[[ EXTRACT TO READ, beginning ]]

Anuman Ara Begum, 35, wife of a day-laborer Abu Baker, is now at the threshold of eradicating her long-lasting poverty through household-based chicken rearing through modern methods.

Begum, mother of three daughters and a son and also a resident of Muraripur village under Paba upazila of the district, embarked on the mission of achieving self reliance early 2018.

At the preliminary stage, she received training on chicken rearing along with its proper feeding, vaccination and marketing by the Local Service Providers (LSPs).

During the last couple of months, she earned Taka 1,800 after selling eggs and chicken. She told BSS that both demand and market price of native chicken variety is higher than that of others.

After becoming a part of her 25-member local cooperative society, Anuman Begum enjoys some extra privileges of poultry rearing and marketing.

Her eldest daughter Nadira Akter, a student of class 10 of her village school, gets all institutional expenses from her mother’s earnings that encourage her to higher education in the days ahead.

Apart from Begum, many other households of the poverty-stricken community are involved in the poultry rearing activities.

Tazkera Akhter, local community leader, said all the organised members are very much optimistic about improving their living and livelihood conditions through the poultry rearing value chain.

The households have learnt how to promote the community business after the best uses of the local resources and services.

Talking to BSS, the organised women urged the local service providers to supply modern technology and other requisite facilities to their activities for making the business profitable and sustainable.

More than 8,500 poor and extreme poor households, most of them women, have developed 240 chicken rearing societies in 17 upazilas of Rajshahi, Chapainawabganj, Natore and Pabna districts.

Through establishing service contract points in their respective areas more than 750 LSPs deliver requisite training, advice and inputs services to the producers after taking training on chicken rearing.

[[ EXTRACT TO READ, end ]]

• REQUIRED WORK:
**a.** According to the article on household chicken rearing, how much did Anuman Ara Begum earn from selling eggs and chicken during the last couple of months?
**b.** Extend the article on household chicken rearing, picking up after its final sentence.

[[ RECORD SET, beginning ]]

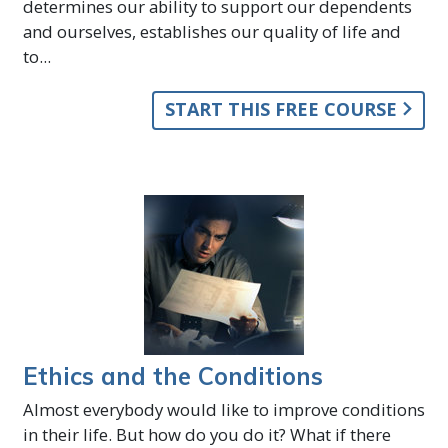
determines our ability to support our dependents
and ourselves, establishes our quality of life and
to...
START THIS FREE COURSE
Ethics and the Conditions
Almost everybody would like to improve conditions
in their life. But how do you do it? What if there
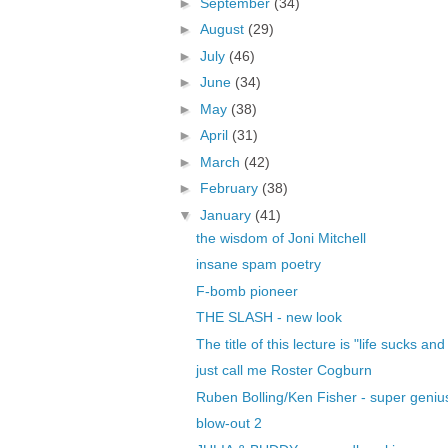
►
September
(34)
►
August
(29)
►
July
(46)
►
June
(34)
►
May
(38)
►
April
(31)
►
March
(42)
►
February
(38)
▼
January
(41)
the wisdom of Joni Mitchell
insane spam poetry
F-bomb pioneer
THE SLASH - new look
The title of this lecture is "life sucks and
just call me Roster Cogburn
Ruben Bolling/Ken Fisher - super geniu
blow-out 2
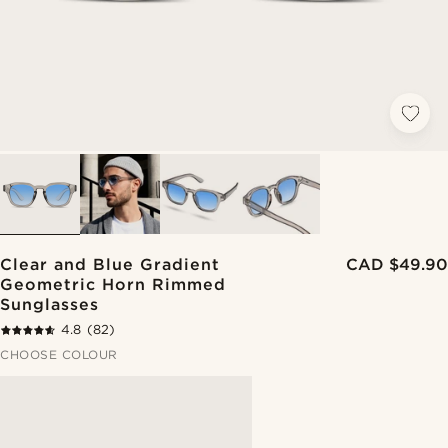
Clear and Blue Gradient
CAD $49.90
Geometric Horn Rimmed
Sunglasses
4.8
(82)
CHOOSE COLOUR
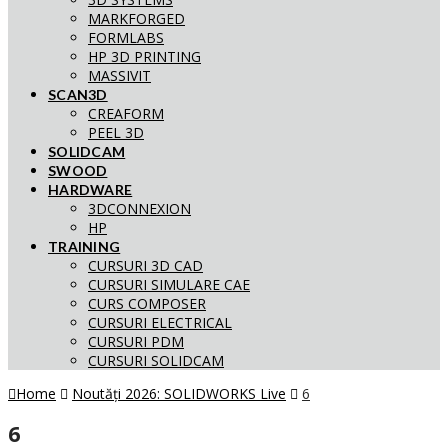
MARKFORGED
FORMLABS
HP 3D PRINTING
MASSIVIT
SCAN3D
CREAFORM
PEEL 3D
SOLIDCAM
SWOOD
HARDWARE
3DCONNEXION
HP
TRAINING
CURSURI 3D CAD
CURSURI SIMULARE CAE
CURS COMPOSER
CURSURI ELECTRICAL
CURSURI PDM
CURSURI SOLIDCAM
Home
Noutăți 2026: SOLIDWORKS Live
6
6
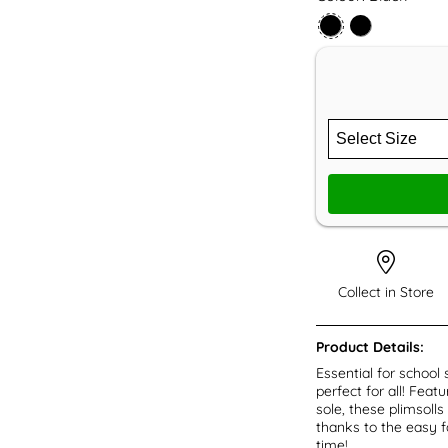
Collect in Store
Product Details:
Essential for school 
perfect for all! Fea
sole, these plimsolls
thanks to the easy fa
time!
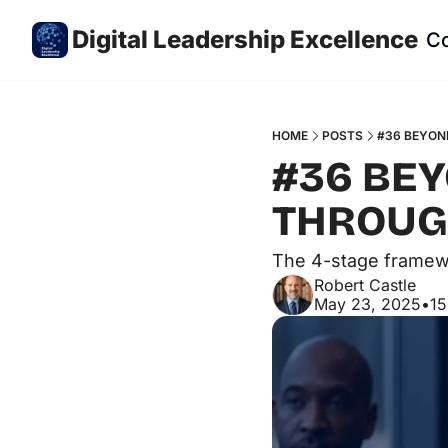
Digital Leadership Excellence
C
HOME
POSTS
#36 BEYON
#36 BEY
THROUGH
The 4-stage framewo
Robert Castle
May 23, 2025
•
15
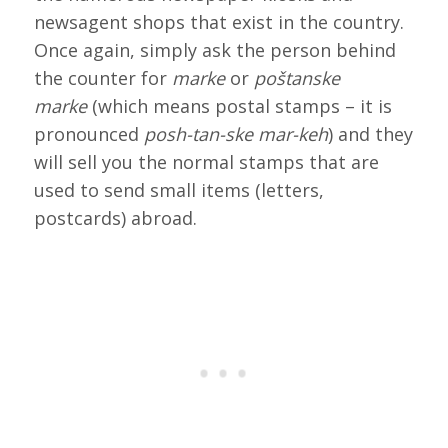
newsagent shops that exist in the country.
Once again, simply ask the person behind
the counter for
marke
or
poštanske
marke
(which means postal stamps – it is
pronounced
posh-tan-ske mar-keh
) and they
will sell you the normal stamps that are
used to send small items (letters,
postcards) abroad.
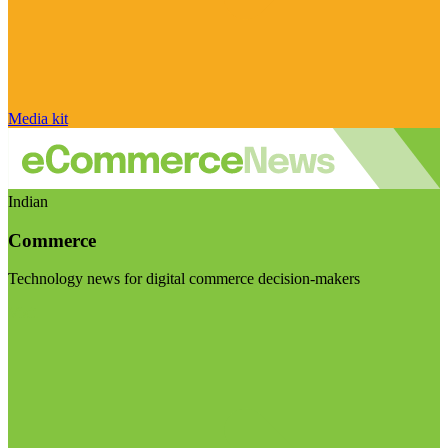
Media kit
Indian
Commerce
Technology news for digital commerce decision-makers
Visit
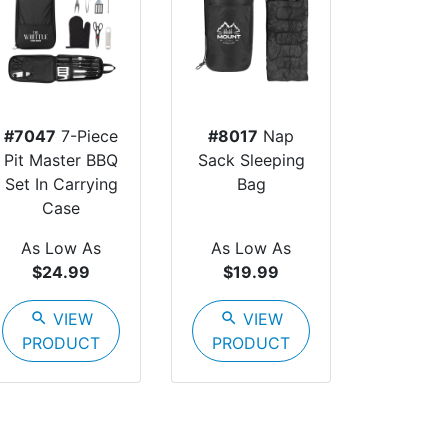
#7047
7-Piece
#8017
Nap
Pit Master BBQ
Sack Sleeping
Set In Carrying
Bag
Case
As Low As
As Low As
$24.99
$19.99
search
VIEW
search
VIEW
PRODUCT
PRODUCT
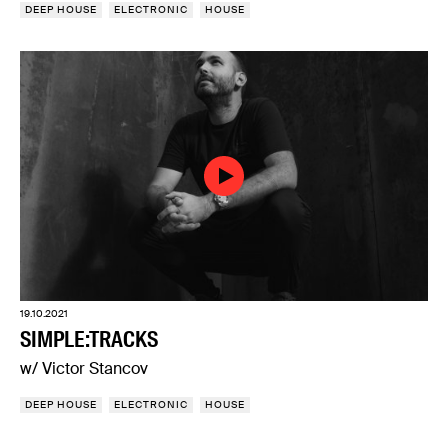
DEEP HOUSE
ELECTRONIC
HOUSE
19.10.2021
SIMPLE:TRACKS
w/ Victor Stancov
DEEP HOUSE
ELECTRONIC
HOUSE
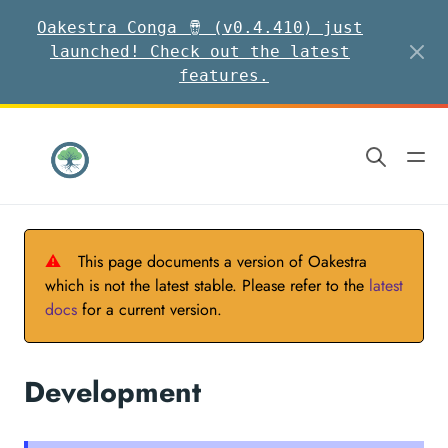
Oakestra Conga 🪘 (v0.4.410) just
launched! Check out the latest
features.
⚠
This page documents a version of Oakestra
which is not the latest stable. Please refer to the
latest
docs
for a current version.
Development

[[ RECORD SET, end ]]

• OUTPUTS BY TASK:
**a.** Taka 1,800.

**b.**
Various public institutions and agencies provide extension services to the LSPs, who earn on an average Taka 1,500 per month. In practice, they disseminate different modern technology to the producers through setting demonstration plots within the working households.

“We organise community meetings with assistance of private companies for building awareness about quality products regularly,” said Nizamul Huda, an LSP of Puthiya.

The LSPs have good collaboration and linkage with line departments and private companies as they establish functional linkage with product based traders, pickers and private companies.

Dr Zulfiker Muhammad Akter Hossain, District Livestock Officer, told BSS that many of the rural households have now become involved in chicken rearing commercially through various GO-NGO level interventions which is a good sign for eradicating rural poverty.

“Basically, a silent revolution has taken place in poultry rearing,” he added.

In practice, most of the rural households, including the marginalized and ethnic minorities, are habituated to poultry birds farming as the means of meeting protein demands as well as overcoming financial crises through selling those.

On behalf of the government, various need-based services are being provided to the grassroots level poultry farmers for making their ventures profitable and sustainable.

As a whole, the poultry bird farmers are contributing a lot towards meeting protein demands as chicken and egg are the vital source of protein.